Following Manning’s testimony Jones took a seat at the witness stand. Jones told the court that he assisted Manning when they went to Gerron’s home in Ennis where the questioned him. Jones said they first asked him about the possibility of identity theft and his credit card being used without his knowledge.
“We told him that his credit card was used on a child pornography site,” Jones said. “He said that he had purchased access to a pornography website, which had a disclaimer that it complied with U.S. laws.”
Jones said Gerron did comply with a search of his computer, which turned up images of child pornography.
Tober asked if Gerron state why he had the images on his computer. Jones answered and said that he, Gerron, had them out of boredom. Tober then asked how much did it cost to access the website. Jones said access to the website was about $80 for 20 days of access.
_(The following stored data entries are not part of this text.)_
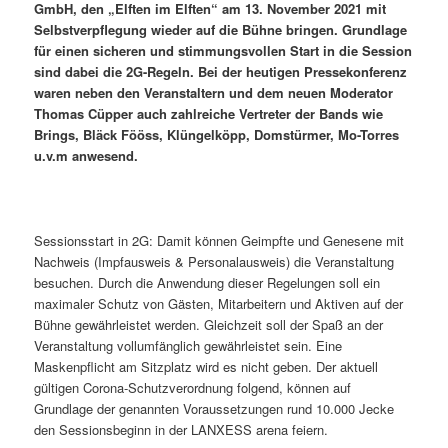
GmbH, den „Elften im Elften“ am 13. November 2021 mit
Selbstverpflegung wieder auf die Bühne bringen. Grundlage
für einen sicheren und stimmungsvollen Start in die Session
sind dabei die 2G-Regeln. Bei der heutigen Pressekonferenz
waren neben den Veranstaltern und dem neuen Moderator
Thomas Cüpper auch zahlreiche Vertreter der Bands wie
Brings, Bläck Fööss, Klüngelköpp, Domstürmer, Mo-Torres
u.v.m anwesend.
Sessionsstart in 2G: Damit können Geimpfte und Genesene mit
Nachweis (Impfausweis & Personalausweis) die Veranstaltung
besuchen. Durch die Anwendung dieser Regelungen soll ein
maximaler Schutz von Gästen, Mitarbeitern und Aktiven auf der
Bühne gewährleistet werden. Gleichzeit soll der Spaß an der
Veranstaltung vollumfänglich gewährleistet sein. Eine
Maskenpflicht am Sitzplatz wird es nicht geben. Der aktuell
gültigen Corona-Schutzverordnung folgend, können auf
Grundlage der genannten Voraussetzungen rund 10.000 Jecke
den Sessionsbeginn in der LANXESS arena feiern.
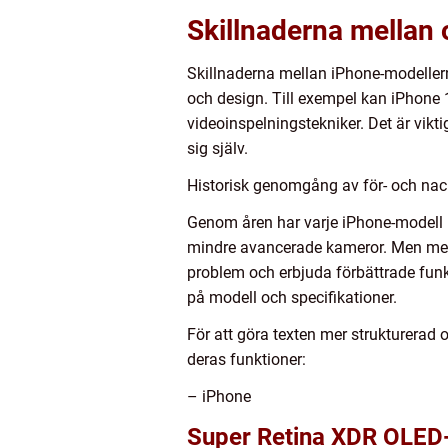
Skillnaderna mellan 
Skillnaderna mellan iPhone-modellerna
och design. Till exempel kan iPhone
videoinspelningstekniker. Det är vikt
sig själv.
Historisk genomgång av för- och nac
Genom åren har varje iPhone-modell ha
mindre avancerade kameror. Men med 
problem och erbjuda förbättrade funk
på modell och specifikationer.
För att göra texten mer strukturerad 
deras funktioner:
– iPhone
Super Retina XDR OLED-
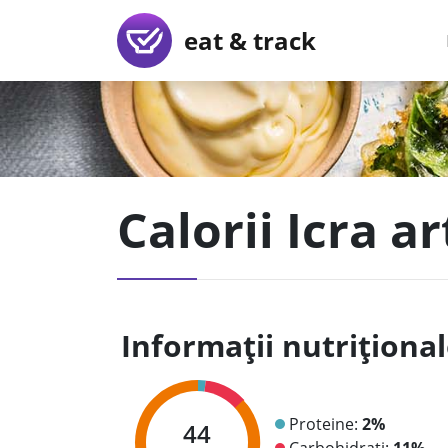
eat & track
Calorii Icra ar
Informații nutriționa
Proteine:
2%
44
Carbohidrați:
11%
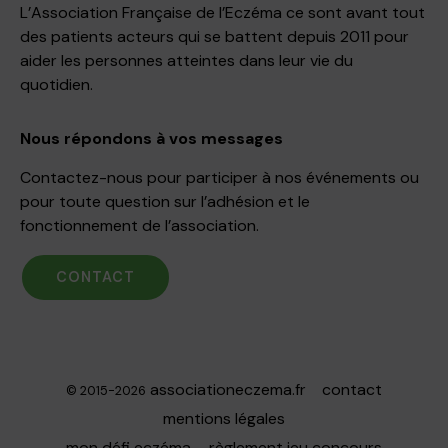
L’Association Française de l’Eczéma ce sont avant tout
des patients acteurs qui se battent depuis 2011 pour
aider les personnes atteintes dans leur vie du
quotidien.
Nous répondons à vos messages
Contactez-nous pour participer à nos événements ou
pour toute question sur l’adhésion et le
fonctionnement de l’association.
CONTACT
associationeczema.fr
contact
© 2015-2026
mentions légales
mon défi eczéma – règlement jeu concours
The final witness of the day was Jose Delgado. Delgado is a computer forensics investigator with Homeland Security. The computer that Agents Manning and Jones had seized from Gerron’s home was brought to him for an investigation.
County and District Attorney Seth McCloskey asked Delgado what the first step was in the investigation of a computer. Delgado said it depends on the case but the first step is to open it up and to see how many hard drives it contains. Once that is established a forensic copy is made of the data of the hard drives to write protect it. By write protecting the data it prevents data on the information from being changed, Delgado said.
McCloskey asked Delgado how many images containing children were found on the computer. Delgado said approximately 11,000 were found. These images were then flagged and sent to the National Center for Missing and Exploited Children to see if they have been found in other cases.
Delgado said in child pornography cases it is common to find file-sharing software that has been installed on a suspect’s computer. During his investigation he found that the file sharing software “Azureus” had been installed. File sharing allows file to free passed back and forth between users.
McCloskey then submitted into evidence a log from Azureus, which contained a list of, downloads. The file name of some of videos and images were very explicit in nature.
McCloskey asked Delgado if a user wanted to safe a file in a specific locating would he have to designate that. Delgado said a user would have to designate that the computer would not do it automatically. During the testimony it was reviled that Gerron allegedly created a separate file folder on his computer to where to store his photos.
McCloskey then submitted several hundred photos into evidence to which Delgado confirmed they were the images he saw on the computer he examined.
Redington objected to the photos being submitted into evidence saying they were prejudicial and the indictment only listed 10 images. Judge Bob Carroll overruled the objection. The court is expected to reconvene at 9:30 a.m. Wednesday, Jan 21.